Через день-два Гоша пришёл в наш дом, утайкой самой утаистой, впотьмах, и передаёт мне скомканную пропотелую бумажку. Записка от мужа моего родненького Платона Андреевича! Читаю карандашные закорючки, захлёбываюсь словами: «Евдокиюшка, береги наших сынов. Вытяни их к свету и правде. Тяжело тебе будет, но не сдавайся. А что бы кто не говорил обо мне, знай: я чист. Прощай. Твой супруг Платон Андреевич Елистратов». Вцепилась я в Гошину тужурку, трясу его, а не могу слова вымолвить – каменюка в горле. Гоша зубы стиснул и телепается, как тряпичная кукла. Он крепковатый мужик, нашенский деревенский, но тут обмяк весь.
«Устрой встречу со следователем», – прошу в отчаянии. «Ты что, безумная? – шипит он. – Какие там теперь следователи! Я же тебе рассказывал: там нелюдь суд вершит. Никому там нет дела до следствия и правосудия». «А его, его увидать хотя бы краешком глазочка?» – «Тоже невозможно». На колени опустилась перед ним, заглядываю, как собака, в глаза его: «Христом Богом прошу: помоги, Гоша».

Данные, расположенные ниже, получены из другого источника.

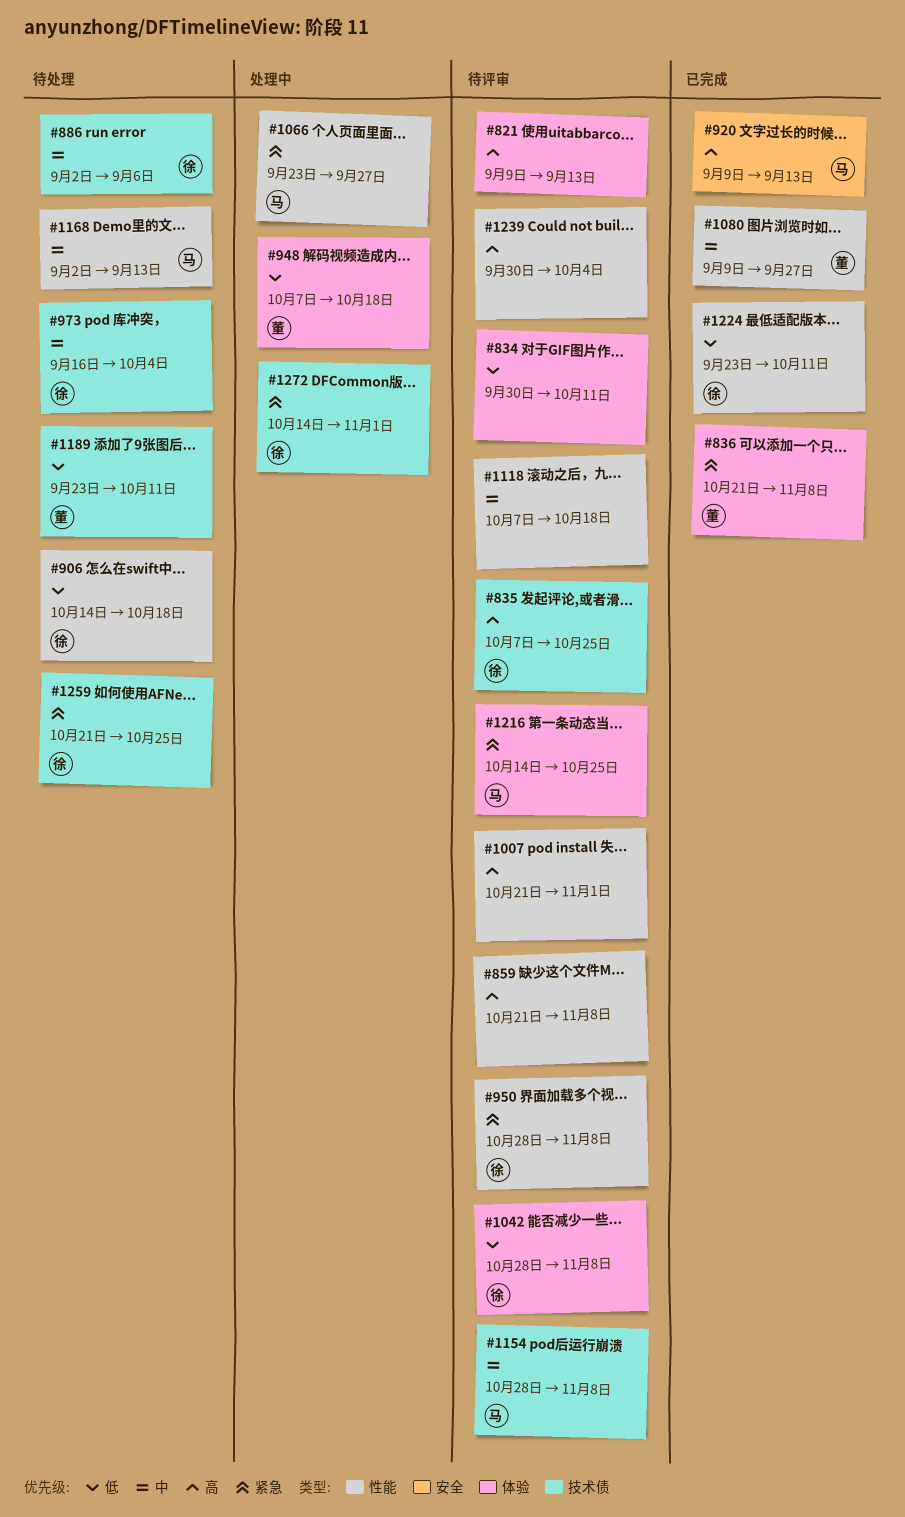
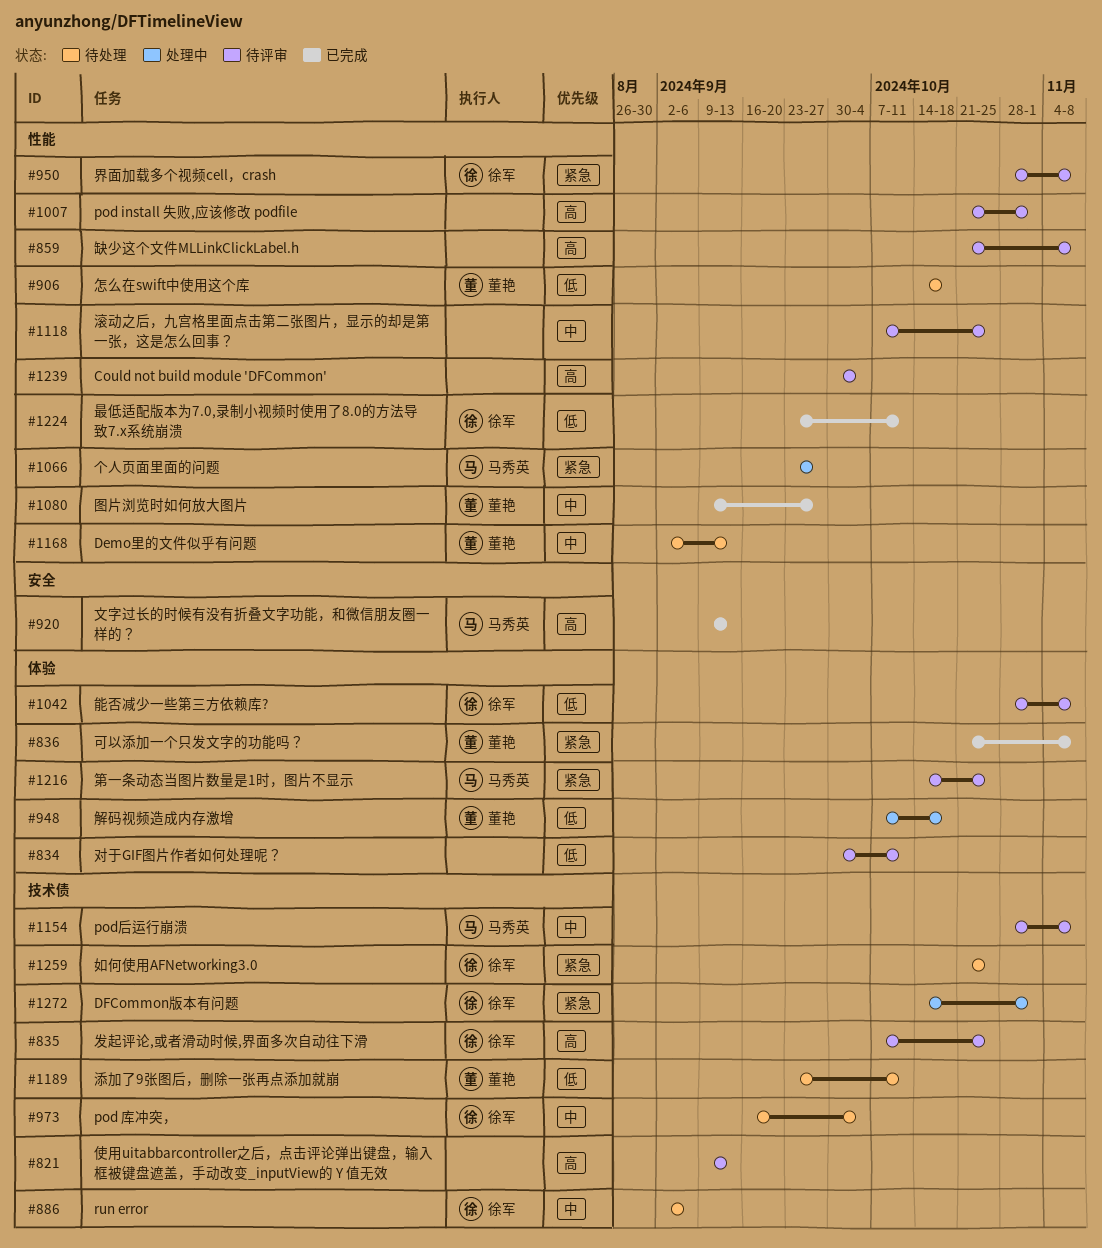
#821, label: 体验 -> 技术债
#906, owner: 徐军 -> 董艳
#1118, due: Oct 18 -> Oct 25
#1168, owner: 马秀英 -> 董艳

Он помолчал и сказал тщательно, будто отслеживал каждое своё слово: «Сегодня после полуночи повезут их на полигон под эту живодёрню Пивовариху. Вот и вся моя помощь, не обессудь. Что ещё тебе сказать?»
Слышала я слово «полигон» и раньше до Гоши. От мужа, когда рассказывал он про свою службу, про стрельбище Красных казарм, которое находится возле Пивоварихи. А раньше, к слову, мы её называли Теребеевкой, потому что в тех местах проходит дорога на Байкал в Большое Голоустное и на дороге той разбойнички грабили, то есть теребили, а зачастую и убивали купцов-промысловиков. Страшные места, столько историй о них. А коли под Пивовариху везут, я, наивная душа, потому и спрашиваю у Гоши… А почему, Катя, так спрашиваю-то? Потому что верить не хочу и не могу, и всё ты тут! Спрашиваю: «Что, на учения… на стрельбы?» «Эх, дура ты баба!» – выругался Гоша, а у самого глаза слезами забиты, губы холодцом дрожат.
Выдавил, точно яд: «Убивать… Уж сколько народу туда отписано и чекистами, и моим ведомством… мать моя расхристанная!..»
Замолчал, заозирался зверьком, похоже, испугался: понятно, что в сердцах сорвалось с языка лишнее. Наверное, не надо было такое-то убитой горем бабе сообщать.
Я крикнула: «Не верю! Не может быть!.. Сталин… как же Сталин?..»
И – завыла, завы-ы-ла, Катенька. Распласталась по полу. Понимаю, хрястнуться бы об плаху головой, вышибить мозги, да сил нету: как срубило меня поперёк туловища шашкой-невидимкой под названием судьбина, не чую тела своего – ни рук, ни ног, ни головы, даже сердце онемело, захолонуло.
Гоша повздыхал надо мной, сказал на придушенном полушёпоте: «Теперь хоть знать будешь день смерти мужа и где могила его, хотя и братская. Другие так и этого не знают…»
Правильно сказал, по-человечески. Потихоньку ушёл, и – тишина гробовая, будто и не было никого, а я не слышала о страшной участи моего мужа.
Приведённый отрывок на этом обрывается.